On Facebook, North Carolina state Sen. Bob Steinburg (R) paraphrased a conservative commentator to make a radical suggestion: President Trump should declare a national emergency, suspend civil rights and remain in power over his baseless claims of election fraud.

Asked by a local TV station on Tuesday whether he stands by those sentiments, Steinburg doubled down, insisting that nefarious forces had corrupted President-elect Joe Biden’s victory.

“There’s something going on here bigger than what anybody is willing to talk about,” Steinburg told WRAL Tuesday evening. “I don’t like conspiracy theories at all. But something is going on here that’s bigger than meets the eye.”

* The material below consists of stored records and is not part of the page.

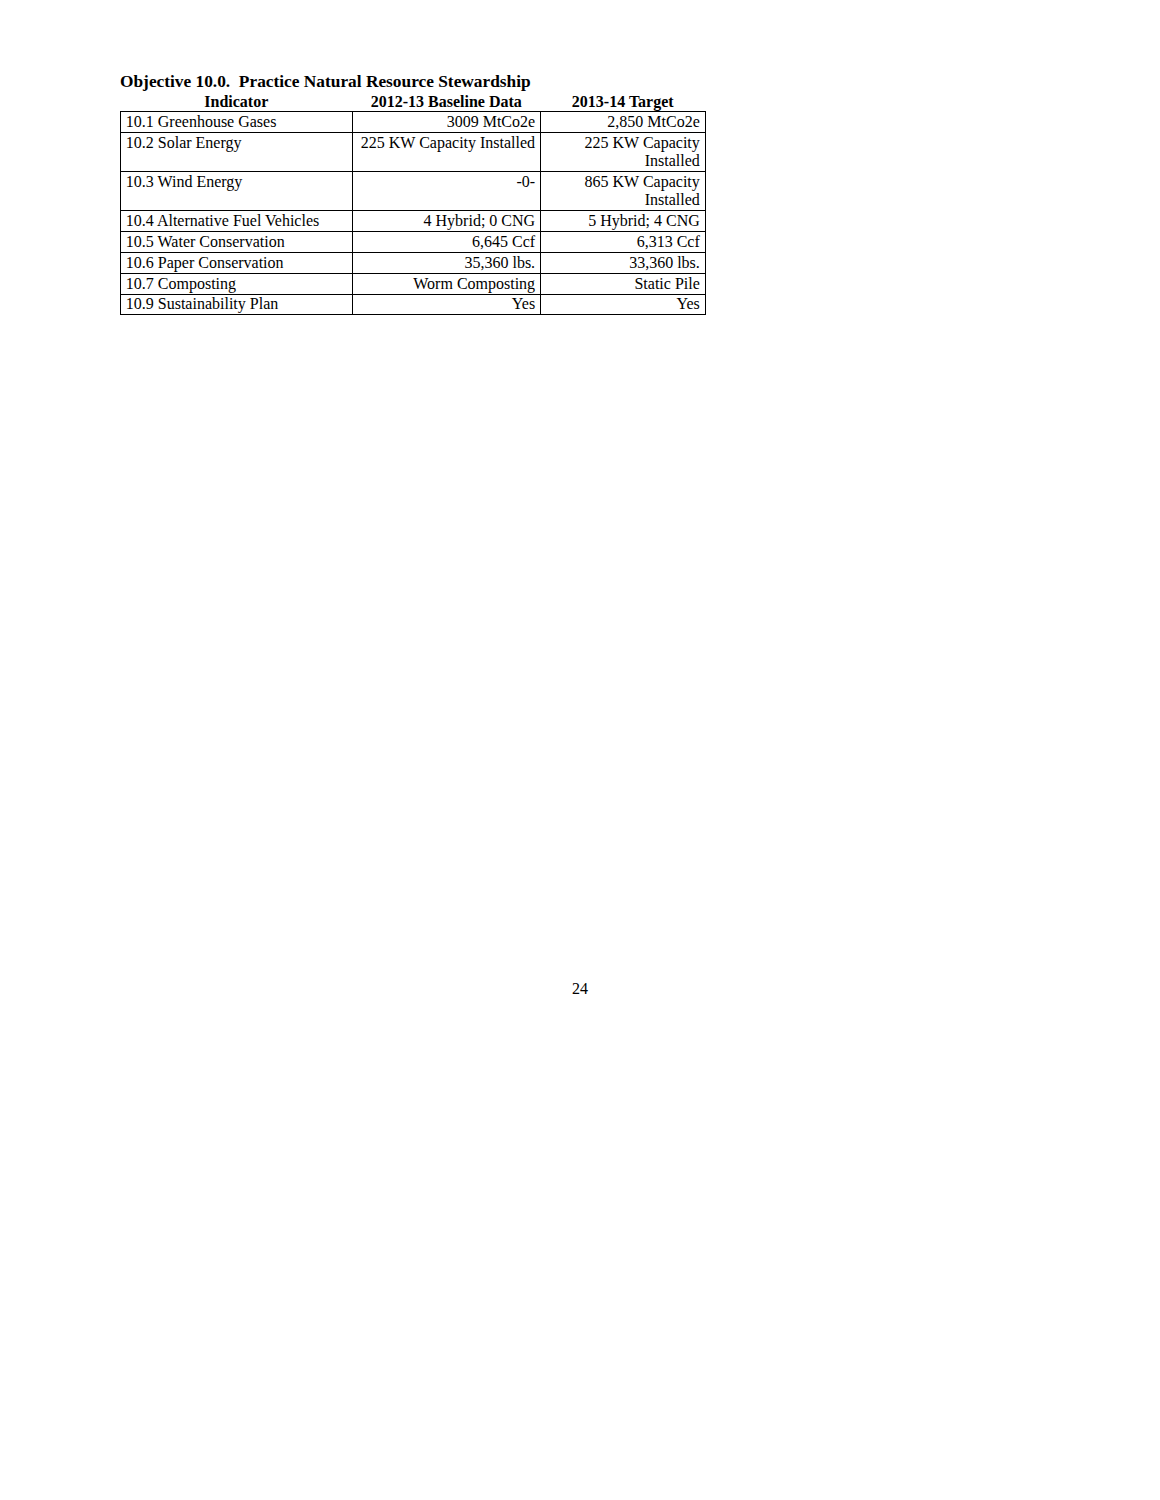Objective 10.0. Practice Natural Resource Stewardship
| Indicator | 2012-13 Baseline Data | 2013-14 Target |
| --- | --- | --- |
| 10.1 Greenhouse Gases | 3009 MtCo2e | 2,850 MtCo2e |
| 10.2 Solar Energy | 225 KW Capacity Installed | 225 KW Capacity Installed |
| 10.3 Wind Energy | -0- | 865 KW Capacity Installed |
| 10.4 Alternative Fuel Vehicles | 4 Hybrid; 0 CNG | 5 Hybrid; 4 CNG |
| 10.5 Water Conservation | 6,645 Ccf | 6,313 Ccf |
| 10.6 Paper Conservation | 35,360 lbs. | 33,360 lbs. |
| 10.7 Composting | Worm Composting | Static Pile |
| 10.9 Sustainability Plan | Yes | Yes |
24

Steinburg wasn’t alone among GOP lawmakers in suggesting that Trump suspend civil liberties, even after the electoral college finalized Biden’s win on Monday and Senate Majority Leader Mitch McConnell (R-Ky.) publicly acknowledged the Democrat’s victory on Tuesday. Virginia state Sen. Amanda F. Chase (R) on Tuesday also called for martial law, echoing a suggestion floated by Michael Flynn, the former national security adviser pardoned by the president last month.

The Trump campaign’s claims of mass election fraud have been tossed repeatedly from court, including in a rejection by the U.S. Supreme Court on Friday. Yet Trump has continued spreading baseless rumors on Twitter and falsely insisting that he won the election.

Steinburg, who recently won reelection to his state Senate seat in North Carolina, wrote an inflammatory Facebook post on Tuesday quoting an interview with retired Air Force lieutenant general Thomas McInerney earlier this month.

“President Trump must declare a national emergency,” the 72-year-old state senator wrote in the post, which has since been deleted. “Trump should also invoke the Insurrection Act.”

The Insurrection Act, which was signed into law by President Thomas Jefferson in 1807, would allow the president to deploy military forces on U.S. soil.